Unfortunately, the auto-setup of unbound(8) seems to leave two things out: it runs unbound(8) in a chroot where there’s no /dev/random, and then everything comes to a DNS-crashing halt. It took me a while to figure that out even though it’s mentioned in the documentation. I ended up just adding it to /etc/fstab:

devfs   /etc/unbound/dev        devfs   rw      0       0

After that, unbound started complaining about its DNSSEC trust root file. I couldn’t quickly figure out what that was about, so I ended up just disabling the auto-trust-anchor-file in the configuration. The config files are spread out a bit, but here’s the most important bits:

# Server listens on the local network and allows all queries
server:
        interface: 127.0.0.1
        interface: 192.168.0.2
        access-control: 127.0.0.0/8 allow
        access-control: 192.168.0.0/24 allow
        unblock-lan-zones: yes
        domain-insecure: 168.192.in-addr.arpa.
        domain-insecure: 127.in-addr.arpa.
# Forward to Google's public DNS
forward-zone:
        name: "."
        forward-addr: 8.8.8.8

After a few tests with host(1) — which initially all returned SERVFAIL until I had the random-number thing sorted out — I was confident I could use this from smurf and from hosts in the local network as DNS. So the next step was to switch the option “domain-name-servers” in the DHCP configuration over to unbound(8) running on smurf.

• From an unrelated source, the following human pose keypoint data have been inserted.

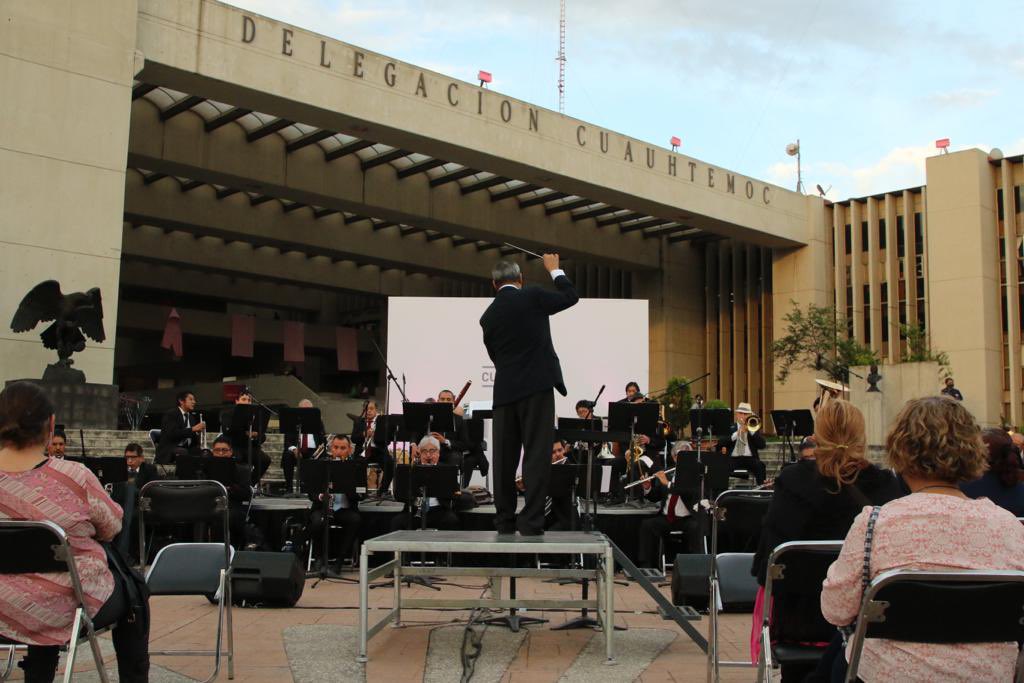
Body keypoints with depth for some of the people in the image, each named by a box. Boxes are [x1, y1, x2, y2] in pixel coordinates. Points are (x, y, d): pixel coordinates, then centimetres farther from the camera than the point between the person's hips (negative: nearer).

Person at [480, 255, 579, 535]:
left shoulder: (488, 316, 10)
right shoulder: (532, 296, -3)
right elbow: (571, 297, 10)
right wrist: (554, 269, 25)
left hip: (505, 391, 4)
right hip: (537, 386, -4)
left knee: (505, 457, 9)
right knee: (536, 454, -3)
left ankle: (504, 521, 15)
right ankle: (531, 520, -7)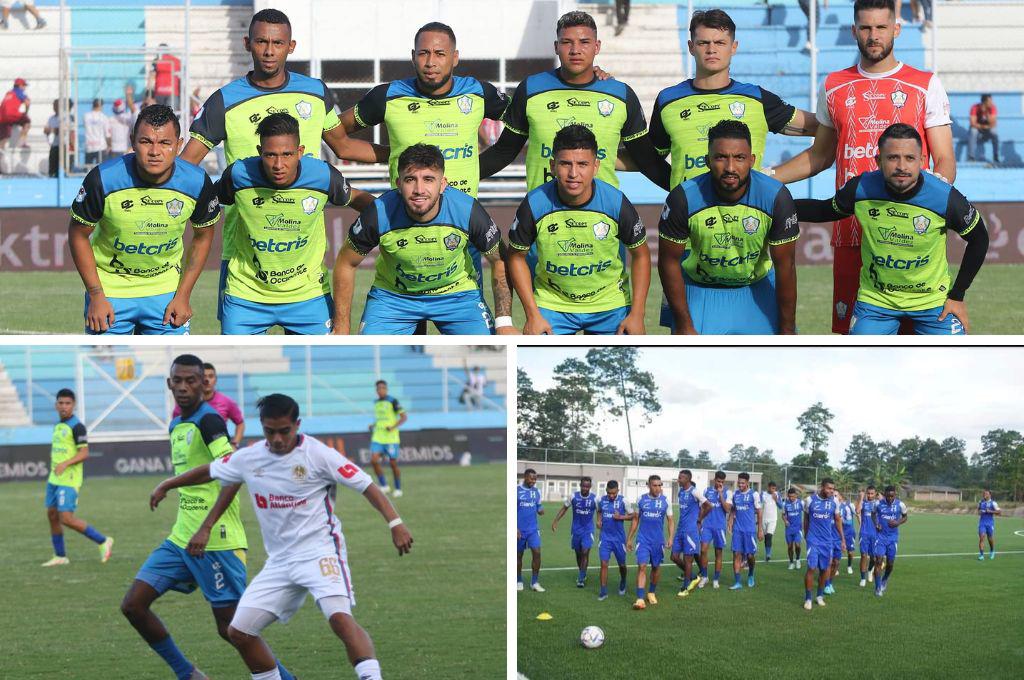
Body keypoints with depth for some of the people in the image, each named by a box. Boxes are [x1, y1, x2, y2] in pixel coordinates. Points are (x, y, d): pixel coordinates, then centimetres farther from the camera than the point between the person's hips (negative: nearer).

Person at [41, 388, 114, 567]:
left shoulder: (76, 426, -13)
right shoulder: (59, 425, 13)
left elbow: (84, 453, -18)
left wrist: (65, 464, -29)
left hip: (69, 480, -9)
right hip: (54, 479, 9)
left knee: (66, 518, -14)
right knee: (52, 515, 9)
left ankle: (103, 542, -3)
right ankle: (60, 556, 19)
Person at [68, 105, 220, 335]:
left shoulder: (197, 183, -15)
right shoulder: (103, 179, -22)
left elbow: (203, 236, 3)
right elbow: (78, 233, -7)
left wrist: (183, 296, 0)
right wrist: (96, 296, -9)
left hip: (167, 291, 2)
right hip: (109, 289, -2)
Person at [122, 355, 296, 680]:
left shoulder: (209, 421, -13)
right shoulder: (175, 426, 15)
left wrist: (207, 526, -31)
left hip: (215, 542, -9)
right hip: (180, 539, 9)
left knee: (230, 627, -6)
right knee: (133, 605, 2)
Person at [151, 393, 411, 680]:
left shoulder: (317, 454, -11)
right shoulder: (248, 458, 3)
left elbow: (365, 485, -13)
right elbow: (210, 471, 21)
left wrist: (395, 523, -24)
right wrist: (165, 486, 29)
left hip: (320, 551, -6)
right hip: (279, 560, 6)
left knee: (340, 618, -29)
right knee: (238, 632, 4)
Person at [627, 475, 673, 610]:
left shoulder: (665, 501, -1)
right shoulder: (641, 500, 0)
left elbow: (670, 521, 4)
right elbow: (635, 520, 9)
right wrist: (629, 539, 9)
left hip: (658, 540, 1)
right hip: (643, 540, -1)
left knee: (656, 567, 13)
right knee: (642, 567, -13)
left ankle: (651, 593, 35)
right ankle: (640, 599, -17)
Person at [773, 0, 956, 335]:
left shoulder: (925, 86, 5)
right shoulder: (833, 87, 13)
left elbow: (944, 159, 2)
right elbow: (820, 155, 24)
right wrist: (766, 176, 14)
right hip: (850, 230, 3)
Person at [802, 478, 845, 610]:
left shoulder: (834, 502, -2)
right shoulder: (810, 500, -7)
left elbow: (838, 520, 10)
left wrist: (843, 538, 9)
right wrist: (806, 536, 16)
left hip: (827, 541, 3)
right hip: (813, 540, -3)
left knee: (824, 569, 7)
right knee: (811, 568, -9)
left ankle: (820, 596, 25)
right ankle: (808, 598, 0)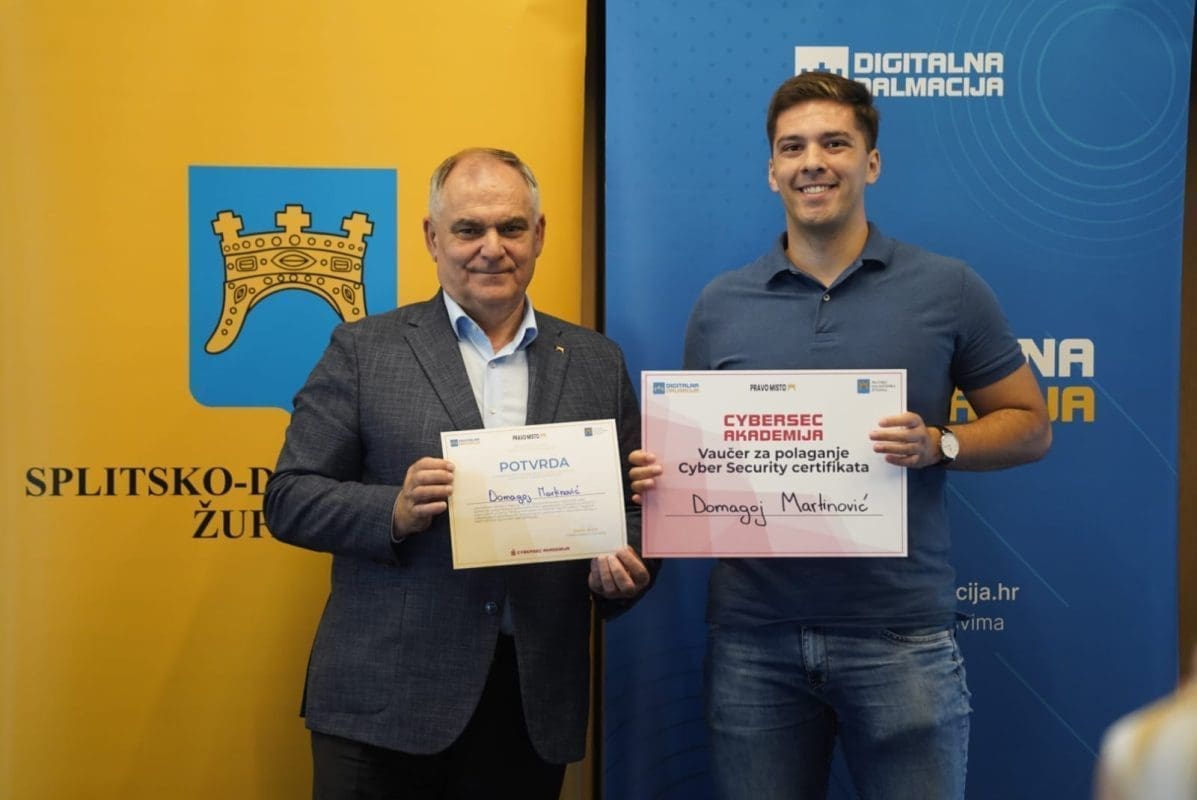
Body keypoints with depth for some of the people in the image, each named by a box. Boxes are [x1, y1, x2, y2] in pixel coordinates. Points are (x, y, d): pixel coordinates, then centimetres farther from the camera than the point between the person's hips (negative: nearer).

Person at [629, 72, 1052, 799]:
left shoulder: (948, 290, 0)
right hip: (754, 635, 2)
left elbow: (1030, 426, 5)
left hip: (900, 634, -2)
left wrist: (938, 444, -13)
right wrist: (660, 472, -8)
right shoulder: (721, 304, 6)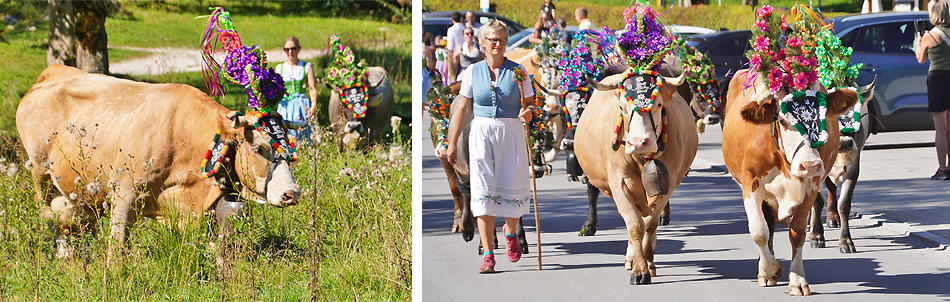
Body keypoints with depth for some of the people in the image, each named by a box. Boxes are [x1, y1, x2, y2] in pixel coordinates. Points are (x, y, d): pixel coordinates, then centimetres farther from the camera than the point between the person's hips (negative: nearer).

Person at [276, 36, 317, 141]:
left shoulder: (307, 67, 7)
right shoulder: (279, 68, 12)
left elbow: (313, 89, 1)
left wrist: (313, 105, -14)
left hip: (302, 105, -1)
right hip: (285, 106, 1)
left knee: (303, 136, -8)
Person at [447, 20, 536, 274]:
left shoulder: (517, 71, 4)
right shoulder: (473, 72, 7)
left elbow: (530, 104, 6)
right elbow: (464, 109, 10)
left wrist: (528, 113, -18)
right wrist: (452, 143, 9)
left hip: (512, 134, 0)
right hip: (482, 133, 0)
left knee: (513, 190, -1)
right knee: (483, 192, -9)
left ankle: (510, 232, 33)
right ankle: (488, 255, -8)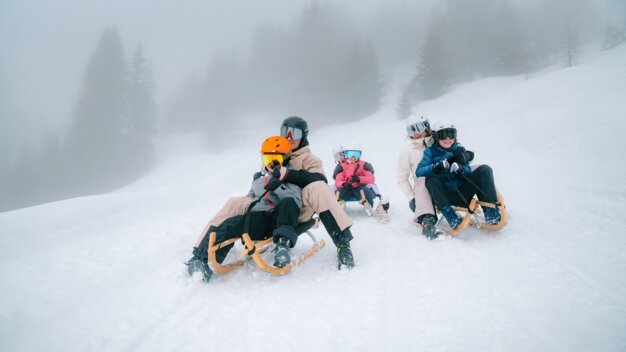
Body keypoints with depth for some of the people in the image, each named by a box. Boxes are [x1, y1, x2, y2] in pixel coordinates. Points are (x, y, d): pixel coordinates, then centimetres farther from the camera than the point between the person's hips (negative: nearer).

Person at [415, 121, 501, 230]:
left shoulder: (460, 150, 11)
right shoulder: (431, 152, 4)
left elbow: (468, 172, 3)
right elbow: (418, 172, -9)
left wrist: (460, 169, -21)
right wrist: (436, 167, -26)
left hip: (462, 193, 2)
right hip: (445, 196, -2)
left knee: (485, 170, -13)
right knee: (431, 179, -30)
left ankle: (490, 211, -22)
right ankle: (450, 215, -37)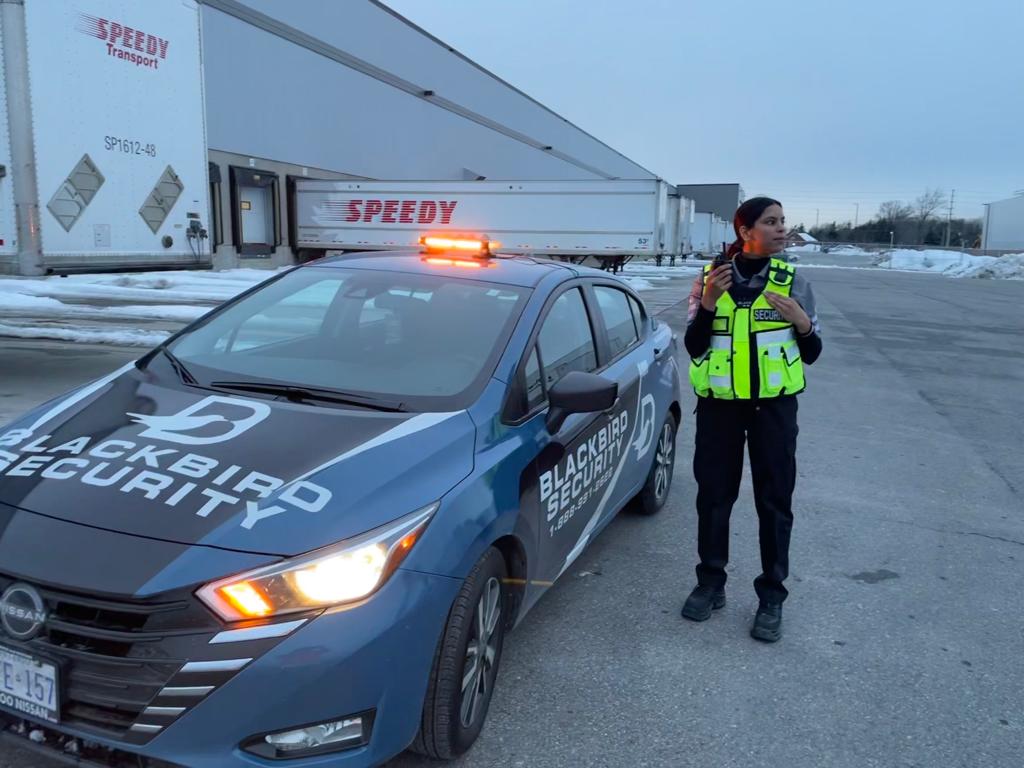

Fixed DNS. The last step in this setup is to associate the names for machines on the local network with the local IPv4 addresses I’ve chosen for them. This is done through local-data and local-data-ptr records in the unbound(8) configuration. FreeBSD has an /etc/unbound/conf.d/ directory to drop configuration files into, so I added a local.conf with the local network definitions:

server:
        local-zone: "example.com" static
        local-data: "smurf.example.com.     IN A 192.168.0.2"
        local-data: "printer.example.com.   IN A 192.168.0.10"
        local-data-ptr: "192.168.0.2  smurf.example.com"
        local-data-ptr: "192.168.0.10  printer.example.com"

Once that is done, then all the hosts in my local network that use DNS from smurf — and that means all of them that use DHCP — can use “smurf” as a hostname, and they’ll resolve 192.168.0.2, and reach the Beagle Bone Black.

With these two services in place, I can take each machine in the house and switch it to use DHCP, knowing that the ones that need a fixed address will still get one — and better yet, that they now have a useful name from all over the local network — and that the rest will have the names of the fixed-address machines available.

Musings. Conceptually, I’m working with configuration triplets: a particular MAC address has a particular name and designated IPv4 address. In the configuration, though, the triplet gets scattered across a number of configuration files, each in a different format. The issue expands with DNS, since then I have to repeat some of the information from /etc/hosts. Let’s call the elements of these triplets (M, N, A). I could make a small table of them. But getting that information into the right places is annoying, since the data gets spread out like this (with a bunch of hand-wavey notation):

  • N, A -> /etc/hosts format “${A} ${N} ${N}.example.com”,
  • N, A -> /etc/unbound/conf/local.conf format “local-data: ‘${N}.example.com. IN A ${A}” (but it has to be at the right spot in the file),
  • N, A -> /etc/unbound/conf/local.conf for the local-data-ptr line,
  • M, N -> /usr/local/etc/dhcpd.conf for the MAC-to-IPv4 mapping.

For my small home network, as long as I don’t go crazy buying devices that need a fixed address and name, the management burden is small. But it cries out for some kind of automation, so that I only need to write down the essentials somewhere once.